A key to building valid and valuable datasets which are suitable for AI-driven knowledge discovery is a strong and well-organized RDM concept which involves intensive and regular communication between all CRC scientists in order to achieve a high acceptance level of RDM and the resulting FAIR use of data and metadata from the different CRC projects. This communication will be supported through explanatory metadata schemes and through direct interaction with the scientists that generate the data. Understanding the data-generating procedures in detail is important to collect relevant information. Therefore, the INF project relies on strong communication & interaction with the individual projects.
This is based on the experience that it is not enough to offer a RDM system and hope that it is useful, self-explaining and self-evident. Rather, it takes huge efforts to convince researchers to use these new possibilities to their favour. From our experience, established approaches of continuously collecting data and metadata in electronic laboratory notebooks (ELN) frequently fail due to lack of user compliance or motivation. This frequently leads to a heterogenous collection of individual data for which reusability requires huge efforts downstream by analysing the data, processing the data, sorting outliers and building a dataset for an individual statistics or machine learning study.
Therefore, the INF project aims to employ a new strategy for building a CRC community dataset, analysis software and predictive AI models. Rather than building a large, complicated RDM system or ELN, we envision a more flexible approach by building task-centered datasets for the development and application of AI-methods for analysis and prediction. As many projects already have a working data infrastructure, additional workload associated with CRC-related data annotation and processing should be minimized.
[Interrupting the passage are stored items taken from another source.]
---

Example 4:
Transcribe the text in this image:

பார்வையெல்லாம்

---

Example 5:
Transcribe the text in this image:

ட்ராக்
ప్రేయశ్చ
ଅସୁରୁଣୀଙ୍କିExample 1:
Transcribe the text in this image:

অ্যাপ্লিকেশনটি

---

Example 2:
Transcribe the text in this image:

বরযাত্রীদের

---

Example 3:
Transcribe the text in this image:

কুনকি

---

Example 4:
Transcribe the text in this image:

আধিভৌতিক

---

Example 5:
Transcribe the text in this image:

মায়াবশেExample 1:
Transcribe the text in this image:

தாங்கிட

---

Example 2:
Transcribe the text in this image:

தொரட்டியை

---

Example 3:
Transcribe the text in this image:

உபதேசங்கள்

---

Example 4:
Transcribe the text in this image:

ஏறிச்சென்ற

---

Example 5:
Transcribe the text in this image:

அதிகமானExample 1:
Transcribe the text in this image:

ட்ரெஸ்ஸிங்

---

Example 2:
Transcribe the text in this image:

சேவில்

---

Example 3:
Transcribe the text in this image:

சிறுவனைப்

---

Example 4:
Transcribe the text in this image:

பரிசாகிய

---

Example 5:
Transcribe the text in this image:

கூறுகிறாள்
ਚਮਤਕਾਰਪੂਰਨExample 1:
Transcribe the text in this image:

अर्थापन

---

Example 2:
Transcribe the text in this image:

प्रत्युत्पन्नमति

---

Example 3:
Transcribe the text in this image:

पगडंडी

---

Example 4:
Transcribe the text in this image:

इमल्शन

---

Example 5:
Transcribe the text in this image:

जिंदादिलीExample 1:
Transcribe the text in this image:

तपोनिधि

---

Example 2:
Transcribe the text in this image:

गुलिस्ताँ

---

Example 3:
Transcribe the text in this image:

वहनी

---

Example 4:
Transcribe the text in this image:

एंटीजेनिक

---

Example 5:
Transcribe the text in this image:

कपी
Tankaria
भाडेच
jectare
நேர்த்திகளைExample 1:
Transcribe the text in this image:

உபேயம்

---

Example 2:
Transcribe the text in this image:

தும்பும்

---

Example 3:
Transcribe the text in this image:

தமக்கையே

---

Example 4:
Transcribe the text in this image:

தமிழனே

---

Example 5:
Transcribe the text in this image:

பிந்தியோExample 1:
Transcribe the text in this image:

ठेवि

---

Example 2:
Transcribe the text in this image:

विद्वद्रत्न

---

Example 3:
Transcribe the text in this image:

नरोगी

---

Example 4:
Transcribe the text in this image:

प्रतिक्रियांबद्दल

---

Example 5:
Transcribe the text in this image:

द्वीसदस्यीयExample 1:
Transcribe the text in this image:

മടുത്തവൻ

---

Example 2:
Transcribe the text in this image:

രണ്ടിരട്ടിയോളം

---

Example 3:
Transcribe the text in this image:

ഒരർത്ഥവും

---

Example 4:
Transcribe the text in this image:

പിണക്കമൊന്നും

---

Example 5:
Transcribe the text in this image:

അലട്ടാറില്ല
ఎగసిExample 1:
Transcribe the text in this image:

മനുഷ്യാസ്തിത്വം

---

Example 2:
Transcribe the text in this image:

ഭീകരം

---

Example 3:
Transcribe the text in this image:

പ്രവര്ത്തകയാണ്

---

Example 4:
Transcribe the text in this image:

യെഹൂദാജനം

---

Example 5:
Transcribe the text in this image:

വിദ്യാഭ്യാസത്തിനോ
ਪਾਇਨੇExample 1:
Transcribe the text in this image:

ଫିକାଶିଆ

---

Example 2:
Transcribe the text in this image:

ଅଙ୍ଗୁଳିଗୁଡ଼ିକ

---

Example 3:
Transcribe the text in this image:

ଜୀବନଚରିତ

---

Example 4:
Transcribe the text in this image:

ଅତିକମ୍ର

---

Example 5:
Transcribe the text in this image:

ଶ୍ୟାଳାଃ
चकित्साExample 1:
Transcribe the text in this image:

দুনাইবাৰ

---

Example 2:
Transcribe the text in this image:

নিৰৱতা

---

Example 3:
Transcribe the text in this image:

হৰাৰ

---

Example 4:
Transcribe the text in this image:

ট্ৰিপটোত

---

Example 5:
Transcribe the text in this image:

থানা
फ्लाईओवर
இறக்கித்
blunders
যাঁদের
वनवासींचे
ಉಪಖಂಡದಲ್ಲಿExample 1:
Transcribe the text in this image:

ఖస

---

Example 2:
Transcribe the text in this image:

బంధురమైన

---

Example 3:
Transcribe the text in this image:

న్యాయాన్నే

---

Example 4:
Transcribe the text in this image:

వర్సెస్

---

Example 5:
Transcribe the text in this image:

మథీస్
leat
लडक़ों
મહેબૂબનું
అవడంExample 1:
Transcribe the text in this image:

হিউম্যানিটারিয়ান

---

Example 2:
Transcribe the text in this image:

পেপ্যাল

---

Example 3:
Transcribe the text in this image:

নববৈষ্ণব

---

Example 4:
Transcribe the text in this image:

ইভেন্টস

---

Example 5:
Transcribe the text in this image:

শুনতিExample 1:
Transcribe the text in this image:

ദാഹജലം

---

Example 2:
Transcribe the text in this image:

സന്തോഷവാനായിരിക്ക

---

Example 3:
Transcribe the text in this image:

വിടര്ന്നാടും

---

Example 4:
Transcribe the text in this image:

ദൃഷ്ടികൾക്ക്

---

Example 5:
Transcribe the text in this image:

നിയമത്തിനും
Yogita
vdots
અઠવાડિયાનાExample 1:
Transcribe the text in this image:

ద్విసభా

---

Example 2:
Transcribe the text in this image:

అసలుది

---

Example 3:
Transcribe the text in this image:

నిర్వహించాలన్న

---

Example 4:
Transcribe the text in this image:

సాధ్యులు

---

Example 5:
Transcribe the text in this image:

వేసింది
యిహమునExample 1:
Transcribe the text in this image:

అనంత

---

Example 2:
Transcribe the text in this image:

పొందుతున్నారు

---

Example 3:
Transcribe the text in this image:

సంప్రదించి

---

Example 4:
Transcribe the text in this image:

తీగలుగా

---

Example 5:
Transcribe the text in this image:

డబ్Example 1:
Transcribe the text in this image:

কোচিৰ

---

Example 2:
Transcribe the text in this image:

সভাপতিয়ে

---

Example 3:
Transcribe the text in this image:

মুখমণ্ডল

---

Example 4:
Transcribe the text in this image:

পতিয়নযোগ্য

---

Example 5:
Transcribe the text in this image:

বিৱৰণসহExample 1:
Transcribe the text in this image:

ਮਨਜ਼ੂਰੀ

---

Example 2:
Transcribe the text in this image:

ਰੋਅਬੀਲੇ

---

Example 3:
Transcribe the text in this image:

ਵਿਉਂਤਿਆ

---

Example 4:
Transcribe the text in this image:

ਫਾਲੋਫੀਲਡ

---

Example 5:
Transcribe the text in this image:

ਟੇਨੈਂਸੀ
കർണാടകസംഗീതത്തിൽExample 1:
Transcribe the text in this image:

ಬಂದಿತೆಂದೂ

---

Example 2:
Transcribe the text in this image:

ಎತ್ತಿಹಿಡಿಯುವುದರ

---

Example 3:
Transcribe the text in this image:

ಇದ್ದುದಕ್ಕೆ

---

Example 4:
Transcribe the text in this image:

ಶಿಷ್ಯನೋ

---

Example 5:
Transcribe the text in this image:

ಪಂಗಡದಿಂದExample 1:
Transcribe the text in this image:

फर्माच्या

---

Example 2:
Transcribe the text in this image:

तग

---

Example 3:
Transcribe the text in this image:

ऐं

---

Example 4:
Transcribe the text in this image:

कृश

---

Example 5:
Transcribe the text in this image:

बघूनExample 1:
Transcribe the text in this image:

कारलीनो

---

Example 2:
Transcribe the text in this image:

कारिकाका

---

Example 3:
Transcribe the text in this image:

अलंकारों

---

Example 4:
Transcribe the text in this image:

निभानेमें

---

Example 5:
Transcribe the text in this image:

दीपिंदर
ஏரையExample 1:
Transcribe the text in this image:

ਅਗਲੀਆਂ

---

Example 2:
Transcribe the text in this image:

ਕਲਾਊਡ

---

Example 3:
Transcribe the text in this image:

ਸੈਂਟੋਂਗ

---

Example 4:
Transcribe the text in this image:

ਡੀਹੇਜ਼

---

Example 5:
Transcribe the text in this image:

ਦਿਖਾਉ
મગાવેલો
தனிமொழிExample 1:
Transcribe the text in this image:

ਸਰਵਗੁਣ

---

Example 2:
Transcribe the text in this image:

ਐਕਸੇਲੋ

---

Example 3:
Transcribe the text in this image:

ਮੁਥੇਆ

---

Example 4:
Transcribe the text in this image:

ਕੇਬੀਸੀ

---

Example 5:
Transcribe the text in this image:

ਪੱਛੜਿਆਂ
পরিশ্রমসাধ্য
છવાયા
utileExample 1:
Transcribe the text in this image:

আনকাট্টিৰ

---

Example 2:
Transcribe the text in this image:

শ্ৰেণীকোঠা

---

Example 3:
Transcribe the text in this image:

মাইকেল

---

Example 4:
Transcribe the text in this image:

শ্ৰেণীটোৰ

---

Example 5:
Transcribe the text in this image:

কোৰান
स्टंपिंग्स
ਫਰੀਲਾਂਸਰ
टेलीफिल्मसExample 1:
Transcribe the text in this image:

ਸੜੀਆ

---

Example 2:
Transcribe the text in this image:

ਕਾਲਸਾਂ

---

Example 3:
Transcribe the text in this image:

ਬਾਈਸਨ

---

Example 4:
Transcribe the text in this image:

Inspired by the agile software development framework SCRUM, datasets will instead be developed in data sprints, i.e., workshops that evolve around certain facets of the research activities in the CRC. The goal is to motivate all scientists in the projects to actively participate in dataset building and generating scientific publications centered around the evaluation of larger datasets or the development of advanced AI analysis tools, using the CRC datasets and the provided AI-tools. The INF scientist (“data manager”) will provide support and guidance for this endeavour. The generated datasets and code (e.g., in form of custom-built Jupyter notebooks for machine learning with CRC data) will follow the FAIR principles and guidelines from broader initiatives such as MaterialDigital, NDFI4chem, NFDI4MatWerk and NFDI4cat.
(Figure: Illustration of the CRC’s RDM concept in the second funding period).